### WORK ORDER
Your reply should reproduce each entry exactly and contain no pictures.

### RECORDS PROVIDED
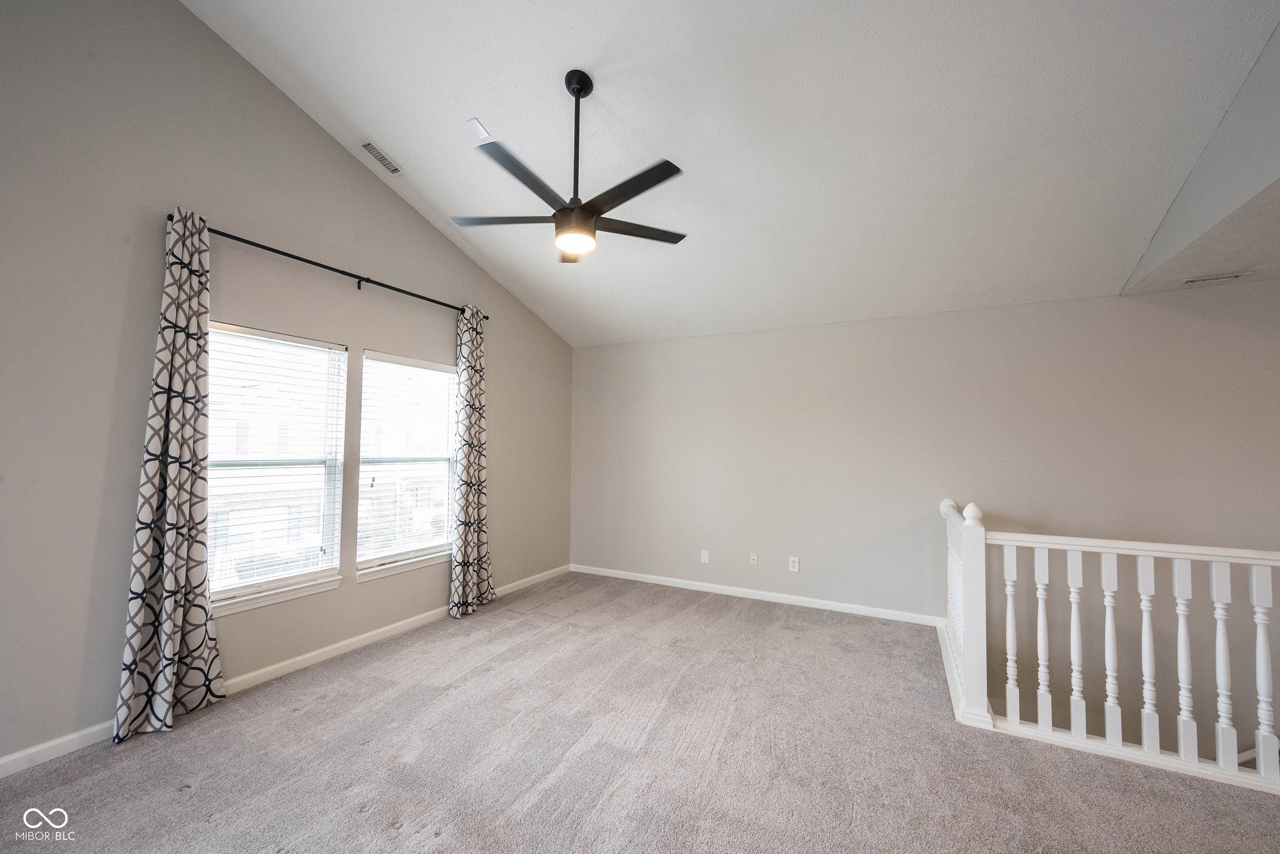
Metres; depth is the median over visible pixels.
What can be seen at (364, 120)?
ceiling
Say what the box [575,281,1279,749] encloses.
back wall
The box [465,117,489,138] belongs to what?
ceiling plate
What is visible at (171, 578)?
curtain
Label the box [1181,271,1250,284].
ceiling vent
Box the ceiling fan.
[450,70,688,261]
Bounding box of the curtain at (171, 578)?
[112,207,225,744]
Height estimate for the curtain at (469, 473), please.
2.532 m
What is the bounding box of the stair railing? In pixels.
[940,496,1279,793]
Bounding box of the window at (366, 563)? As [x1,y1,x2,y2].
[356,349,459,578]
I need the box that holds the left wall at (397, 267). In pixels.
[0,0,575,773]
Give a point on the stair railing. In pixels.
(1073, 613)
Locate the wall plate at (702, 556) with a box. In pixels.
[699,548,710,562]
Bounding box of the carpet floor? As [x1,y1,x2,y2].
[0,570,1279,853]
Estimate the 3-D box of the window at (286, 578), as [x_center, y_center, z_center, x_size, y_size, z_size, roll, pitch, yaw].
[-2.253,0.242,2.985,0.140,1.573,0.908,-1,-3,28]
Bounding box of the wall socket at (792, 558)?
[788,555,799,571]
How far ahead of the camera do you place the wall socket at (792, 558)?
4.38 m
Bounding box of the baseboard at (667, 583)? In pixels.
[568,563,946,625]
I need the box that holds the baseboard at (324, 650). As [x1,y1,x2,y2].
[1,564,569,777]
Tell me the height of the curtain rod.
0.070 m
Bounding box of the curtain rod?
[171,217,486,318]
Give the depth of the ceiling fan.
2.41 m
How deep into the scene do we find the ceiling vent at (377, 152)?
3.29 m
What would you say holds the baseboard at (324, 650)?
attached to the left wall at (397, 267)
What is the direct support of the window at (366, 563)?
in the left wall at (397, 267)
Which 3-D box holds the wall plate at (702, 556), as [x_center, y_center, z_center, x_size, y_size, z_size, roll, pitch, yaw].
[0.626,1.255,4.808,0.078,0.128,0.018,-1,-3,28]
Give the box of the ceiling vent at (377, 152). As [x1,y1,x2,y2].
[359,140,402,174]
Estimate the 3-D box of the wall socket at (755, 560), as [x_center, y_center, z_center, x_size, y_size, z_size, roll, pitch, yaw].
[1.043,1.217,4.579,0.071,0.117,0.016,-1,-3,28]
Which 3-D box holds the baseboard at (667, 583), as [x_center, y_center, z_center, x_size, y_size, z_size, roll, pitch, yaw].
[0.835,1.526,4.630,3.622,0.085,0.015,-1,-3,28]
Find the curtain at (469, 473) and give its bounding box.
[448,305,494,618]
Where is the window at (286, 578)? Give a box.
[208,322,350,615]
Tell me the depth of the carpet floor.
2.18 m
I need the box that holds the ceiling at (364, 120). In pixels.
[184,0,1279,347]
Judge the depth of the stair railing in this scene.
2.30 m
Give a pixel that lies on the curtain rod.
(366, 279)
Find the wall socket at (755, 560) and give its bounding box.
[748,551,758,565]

### YOUR SOLUTION
Metres; depth is the median over visible pixels.
What can be seen at (364, 120)?
ceiling
Say what the box [575,281,1279,749] encloses.
back wall
The box [465,117,489,138] belongs to what?
ceiling plate
What is visible at (171, 578)?
curtain
Label the box [1181,271,1250,284].
ceiling vent
Box the ceiling fan.
[450,70,688,261]
Bounding box of the curtain at (171, 578)?
[112,207,225,744]
Height estimate for the curtain at (469, 473), please.
2.532 m
What is the bounding box of the stair railing? In pixels.
[940,496,1279,793]
Bounding box of the window at (366, 563)? As [x1,y1,x2,y2].
[356,349,459,578]
I need the box that holds the left wall at (397, 267). In pixels.
[0,0,575,773]
Give a point on the stair railing. In pixels.
(1073, 613)
Locate the wall plate at (702, 556) with a box. In pixels.
[699,548,710,562]
Bounding box of the carpet floor? As [x1,y1,x2,y2].
[0,570,1279,853]
Estimate the 3-D box of the window at (286, 578), as [x_center, y_center, z_center, x_size, y_size, z_size, roll, pitch, yaw].
[-2.253,0.242,2.985,0.140,1.573,0.908,-1,-3,28]
Bounding box of the wall socket at (792, 558)?
[788,555,799,571]
How far ahead of the camera do you place the wall socket at (792, 558)?
4.38 m
Bounding box of the baseboard at (667, 583)? In pixels.
[568,563,946,625]
I need the box that holds the baseboard at (324, 650). As [x1,y1,x2,y2].
[1,564,569,777]
Tell me the height of the curtain rod.
0.070 m
Bounding box of the curtain rod?
[171,217,486,318]
Give the depth of the ceiling fan.
2.41 m
How deep into the scene do we find the ceiling vent at (377, 152)?
3.29 m
What would you say holds the baseboard at (324, 650)?
attached to the left wall at (397, 267)
What is the direct support of the window at (366, 563)?
in the left wall at (397, 267)
Which 3-D box holds the wall plate at (702, 556), as [x_center, y_center, z_center, x_size, y_size, z_size, roll, pitch, yaw].
[0.626,1.255,4.808,0.078,0.128,0.018,-1,-3,28]
Give the box of the ceiling vent at (377, 152). As [x1,y1,x2,y2].
[359,140,402,174]
Estimate the 3-D box of the wall socket at (755, 560), as [x_center, y_center, z_center, x_size, y_size, z_size, roll, pitch, yaw].
[1.043,1.217,4.579,0.071,0.117,0.016,-1,-3,28]
Which 3-D box holds the baseboard at (667, 583), as [x_center, y_center, z_center, x_size, y_size, z_size, roll, pitch, yaw].
[0.835,1.526,4.630,3.622,0.085,0.015,-1,-3,28]
Find the curtain at (469, 473) and give its bounding box.
[448,305,494,618]
Where is the window at (286, 578)? Give a box.
[208,322,350,615]
Tell me the depth of the carpet floor.
2.18 m
I need the box that holds the ceiling at (364, 120). In pixels.
[184,0,1279,347]
Judge the depth of the stair railing in this scene.
2.30 m
Give a pixel that lies on the curtain rod.
(366, 279)
Find the wall socket at (755, 560) and give its bounding box.
[748,551,758,565]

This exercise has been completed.